Adv Hlaele once again addressed the court and asked Justice Mahase not to punish everyone for the errors of those that did not file for reasons unknown to those who obeyed the court’s order.

“In compliance with your order of 13 February 2019 Your Ladyship, all the counsels before you today have filed and I do not understand why we cannot be heard just because other people have not filed their affidavits and are not before court, for reasons we do not know. Our clients expect to be heard because they complied with your order.

“The documents which I filed before you are basic law and I am arguing the points of law and that should be heard before the actual merits may be argued. On Wednesday you granted an order in the applicants’ favour without them having to motivate their application. Should you decide to extend the rule of 13 February 2019, we ask that we be heard now so that we can argue that rule which we want to be discharged. As a matter of fact, the rule lapsed today at 9:30am as per the order you made and should you revive it, we should be heard too.”

Adv Hlaele further said that it was unusual for lawyers to be asked to file affidavits for being late as she had never experienced that since she began practising in 1996.

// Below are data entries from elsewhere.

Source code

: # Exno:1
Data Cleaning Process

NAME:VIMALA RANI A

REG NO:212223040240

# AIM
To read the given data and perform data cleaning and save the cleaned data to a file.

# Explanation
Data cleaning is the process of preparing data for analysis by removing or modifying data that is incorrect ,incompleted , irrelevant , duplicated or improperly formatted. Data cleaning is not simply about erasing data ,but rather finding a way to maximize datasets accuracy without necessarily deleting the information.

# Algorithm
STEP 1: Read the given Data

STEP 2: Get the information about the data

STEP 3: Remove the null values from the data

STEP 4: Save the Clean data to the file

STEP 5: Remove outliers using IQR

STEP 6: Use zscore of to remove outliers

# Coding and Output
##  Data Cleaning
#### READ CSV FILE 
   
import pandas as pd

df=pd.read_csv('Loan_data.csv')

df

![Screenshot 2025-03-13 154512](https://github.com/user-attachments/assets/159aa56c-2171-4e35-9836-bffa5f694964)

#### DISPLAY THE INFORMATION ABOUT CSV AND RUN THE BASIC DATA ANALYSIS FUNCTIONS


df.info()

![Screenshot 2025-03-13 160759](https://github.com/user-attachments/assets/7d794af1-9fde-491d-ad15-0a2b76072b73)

For his part, of the applicants’ lawyers, Rapapa Sepiriti, asked that he be given until 22 February 2019 to reply to the answering affidavits of the defendants’ lawyers.

“I pray the court that I be given until Friday 22 February for me to be able to go through the affidavits and respond to them and I will file my heads of argument the following Monday (25 February 2019).

“I also have another case on Tuesday which I have to prepare for hence I ask the court to extend the rule and I be given till Friday 22 February,” Adv Sepiriti said.

Another defendants’ lawyer, Adv Tebello Thabane, argued that they were only given 24 hours to file their answering affidavits therefore Adv Sepiriti should do the same.

“According to your order of 13 February 2019, you said that we should file all the documents in the course of 14 February which was within 24 hours since we got your order. It is only fair that Adv Sepiriti files his documents on 18 February 2019 and not on 22 February as he asks. He is the one who applied for this matter to be heard on urgent basis so it should be treated with urgency,” Adv Thabane said.

Justice Mahase replied by saying that Adv Sepiriti would be given until 22 February to respond to the defendants’ affidavit.

“Application of stay extension is granted and Adv Sepiriti has till 22 February 2019 as prayed. Court adjourned,” Justice Mahase ordered without explaining when the case will resume.

On 29 January 2019, Justice Mahase was involved in heated exchanges with the audience who heckled her over her perceived tardiness in handling the ABC’s Koko-koro Constituency Committee’s case against the disqualification of Prof Mahao from the party’s leadership elections.

On that day, the visibly irate Justice Mahase threatened to eject the hecklers from the courtroom and proceed with the case with only the media in attendance.

Thereafter, it was the turn of the Koko-Koro committee’s lawyer, Advocate Khotso Nthontho, to feel the wrath of the Acting Chief Justice.

This was after Adv Nthontho told Justice Mahase that she had not complied with a directive of the Court of Appeal to have heard the case and delivered judgement by 2pm on 29 January.

Justice Mahase replied by accusing Adv Nthontho of “personally attacking her” and ignoring the fact that she had “gone the extra mile” by attending to the case at 11am on 29 January instead of 2pm which had been stipulated by the Court of Appeal.